- [TASKS AND EXERCISES]
[A] From the piece on Thom Yorke's solo album, reproduce the passage that begins at the words "Distribution has been" and stops after the words "got no problem.".
[B] Answer these from the piece on Thom Yorke's solo album:
(i) What share of payments do Spotify and the other streaming services give to rights holders?
(ii) Which act didn't do so well the second time around?
(iii) What does the piece call the definition of a hit today?

- [SOURCE EXTRACT]
☆ ☆ ☆ ☆ ☆
The enemy is obscurity.
Atoms For Peace didn't do so well the second time around, what makes Thom Yorke think people are waiting for his new solo album, never mind interested in paying for it?
There seems to be a canard amongst the creative class that the world is against them, that the digerati/techies want to rip them off and the labels want them to be beholden and their only option is to jet us all back to 1995.
But that is patently untrue.
Are you really gonna castigate Spotify and the rest of the streaming services when they pay 70% to rights holders, exactly like the now vaunted iTunes?
Distribution has been flattened. Everything's available. And the last thing you want to do is put a wall around your content, prohibiting people checking it out on a whim, for free, especially when radio play is a nonstarter, especially when the younger generation knows not to bitch and is all about racking up YouTube plays, which pay quite handsomely when they're in the triple digit millions, which is the definition of a hit today.
That's right, Thom Yorke's album probably won't contain a hit.
Now don't get your knickers up in a bunch. If you like Radiohead and its elements, if you're listening, if Thom's happy, I've got no problem.
But Thom can't keep bitching as fewer and fewer people listen to his music and he looks more like a crybaby Luddite than a cutting edge savant.
☆ ☆ ☆ ☆ ☆
- [MATERIAL SUPPLIED]
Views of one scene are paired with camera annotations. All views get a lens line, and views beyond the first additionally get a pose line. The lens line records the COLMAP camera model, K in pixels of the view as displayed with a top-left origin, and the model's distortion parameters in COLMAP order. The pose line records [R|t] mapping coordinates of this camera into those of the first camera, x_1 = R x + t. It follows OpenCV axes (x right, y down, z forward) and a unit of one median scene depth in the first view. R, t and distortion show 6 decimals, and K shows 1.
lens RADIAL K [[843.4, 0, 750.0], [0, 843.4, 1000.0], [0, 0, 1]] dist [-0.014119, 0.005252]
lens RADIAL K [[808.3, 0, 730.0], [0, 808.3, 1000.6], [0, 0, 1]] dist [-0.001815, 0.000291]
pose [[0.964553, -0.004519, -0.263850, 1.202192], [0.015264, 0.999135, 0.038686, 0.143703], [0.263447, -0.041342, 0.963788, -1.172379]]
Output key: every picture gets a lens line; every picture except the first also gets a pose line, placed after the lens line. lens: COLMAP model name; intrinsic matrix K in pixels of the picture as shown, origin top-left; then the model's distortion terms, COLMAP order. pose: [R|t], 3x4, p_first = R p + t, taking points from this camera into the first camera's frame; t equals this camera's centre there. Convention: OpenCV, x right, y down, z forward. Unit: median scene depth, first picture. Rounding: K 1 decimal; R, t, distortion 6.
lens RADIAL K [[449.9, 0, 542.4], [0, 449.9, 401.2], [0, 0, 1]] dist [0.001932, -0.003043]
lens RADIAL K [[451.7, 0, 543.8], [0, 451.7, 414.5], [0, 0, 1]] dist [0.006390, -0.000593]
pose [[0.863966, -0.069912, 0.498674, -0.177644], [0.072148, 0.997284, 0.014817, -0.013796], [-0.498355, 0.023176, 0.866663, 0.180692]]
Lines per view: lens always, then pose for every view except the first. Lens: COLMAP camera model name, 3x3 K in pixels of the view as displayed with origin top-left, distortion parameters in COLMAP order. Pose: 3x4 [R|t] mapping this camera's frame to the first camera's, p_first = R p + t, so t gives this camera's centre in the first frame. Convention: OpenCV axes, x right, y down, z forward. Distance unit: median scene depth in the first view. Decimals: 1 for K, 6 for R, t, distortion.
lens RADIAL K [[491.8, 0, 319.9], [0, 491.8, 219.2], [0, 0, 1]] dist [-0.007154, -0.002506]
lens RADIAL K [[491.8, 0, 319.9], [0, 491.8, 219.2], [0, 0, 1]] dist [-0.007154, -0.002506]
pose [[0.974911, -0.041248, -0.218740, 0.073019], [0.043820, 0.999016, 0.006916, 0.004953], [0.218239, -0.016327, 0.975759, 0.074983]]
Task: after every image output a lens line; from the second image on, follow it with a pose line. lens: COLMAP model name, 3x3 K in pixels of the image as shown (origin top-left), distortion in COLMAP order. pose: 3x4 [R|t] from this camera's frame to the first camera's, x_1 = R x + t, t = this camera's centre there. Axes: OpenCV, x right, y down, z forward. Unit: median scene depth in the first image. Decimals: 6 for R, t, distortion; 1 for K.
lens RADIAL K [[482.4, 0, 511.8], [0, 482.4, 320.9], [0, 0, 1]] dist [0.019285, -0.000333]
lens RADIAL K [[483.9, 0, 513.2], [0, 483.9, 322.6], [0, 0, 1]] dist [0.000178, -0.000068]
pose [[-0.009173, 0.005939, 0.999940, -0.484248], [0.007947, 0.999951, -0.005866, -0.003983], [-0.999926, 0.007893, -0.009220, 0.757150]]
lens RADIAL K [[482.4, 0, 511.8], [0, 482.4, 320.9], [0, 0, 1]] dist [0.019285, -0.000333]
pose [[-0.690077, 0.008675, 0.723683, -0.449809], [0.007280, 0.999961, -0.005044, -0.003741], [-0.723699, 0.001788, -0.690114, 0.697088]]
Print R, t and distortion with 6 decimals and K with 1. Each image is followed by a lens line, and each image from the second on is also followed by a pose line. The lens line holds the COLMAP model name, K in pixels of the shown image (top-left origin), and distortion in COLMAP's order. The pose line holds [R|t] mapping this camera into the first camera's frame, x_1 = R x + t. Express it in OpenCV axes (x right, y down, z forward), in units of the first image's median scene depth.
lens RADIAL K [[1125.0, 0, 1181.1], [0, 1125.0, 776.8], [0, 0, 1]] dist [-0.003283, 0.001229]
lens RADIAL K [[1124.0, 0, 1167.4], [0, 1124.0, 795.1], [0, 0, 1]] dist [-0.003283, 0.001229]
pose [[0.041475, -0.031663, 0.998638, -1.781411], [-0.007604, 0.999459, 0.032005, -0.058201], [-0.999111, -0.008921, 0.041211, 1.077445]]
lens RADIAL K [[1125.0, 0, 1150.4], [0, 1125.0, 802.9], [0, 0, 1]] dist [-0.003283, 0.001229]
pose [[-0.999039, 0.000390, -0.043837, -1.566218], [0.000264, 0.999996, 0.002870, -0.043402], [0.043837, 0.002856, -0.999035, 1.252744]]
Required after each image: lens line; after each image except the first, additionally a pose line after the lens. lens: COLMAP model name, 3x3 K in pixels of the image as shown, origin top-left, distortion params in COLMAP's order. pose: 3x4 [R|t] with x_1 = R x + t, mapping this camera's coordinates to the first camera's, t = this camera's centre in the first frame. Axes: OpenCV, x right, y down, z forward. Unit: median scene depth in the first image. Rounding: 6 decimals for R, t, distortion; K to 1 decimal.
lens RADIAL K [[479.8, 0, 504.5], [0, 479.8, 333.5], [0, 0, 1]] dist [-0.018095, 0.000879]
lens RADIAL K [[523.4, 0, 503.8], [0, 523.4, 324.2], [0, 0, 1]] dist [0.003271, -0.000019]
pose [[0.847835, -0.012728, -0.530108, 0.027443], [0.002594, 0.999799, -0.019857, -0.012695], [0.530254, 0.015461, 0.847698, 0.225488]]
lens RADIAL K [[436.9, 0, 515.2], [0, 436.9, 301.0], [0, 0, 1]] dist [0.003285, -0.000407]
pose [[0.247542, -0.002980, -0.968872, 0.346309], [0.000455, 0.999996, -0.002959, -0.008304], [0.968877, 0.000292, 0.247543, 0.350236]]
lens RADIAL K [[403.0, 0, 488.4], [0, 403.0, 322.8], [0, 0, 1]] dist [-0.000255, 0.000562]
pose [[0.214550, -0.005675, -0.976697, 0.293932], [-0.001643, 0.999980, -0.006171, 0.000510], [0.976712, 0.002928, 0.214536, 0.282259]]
☆ ☆ ☆ ☆ ☆
- [EXERCISE SOLUTIONS]
[A]
Distribution has been flattened. Everything's available. And the last thing you want to do is put a wall around your content, prohibiting people checking it out on a whim, for free, especially when radio play is a nonstarter, especially when the younger generation knows not to bitch and is all about racking up YouTube plays, which pay quite handsomely when they're in the triple digit millions, which is the definition of a hit today.
That's right, Thom Yorke's album probably won't contain a hit.
Now don't get your knickers up in a bunch. If you like Radiohead and its elements, if you're listening, if Thom's happy, I've got no problem.

[B]
(i) 70%
(ii) Atoms For Peace
(iii) YouTube plays in the triple digit millions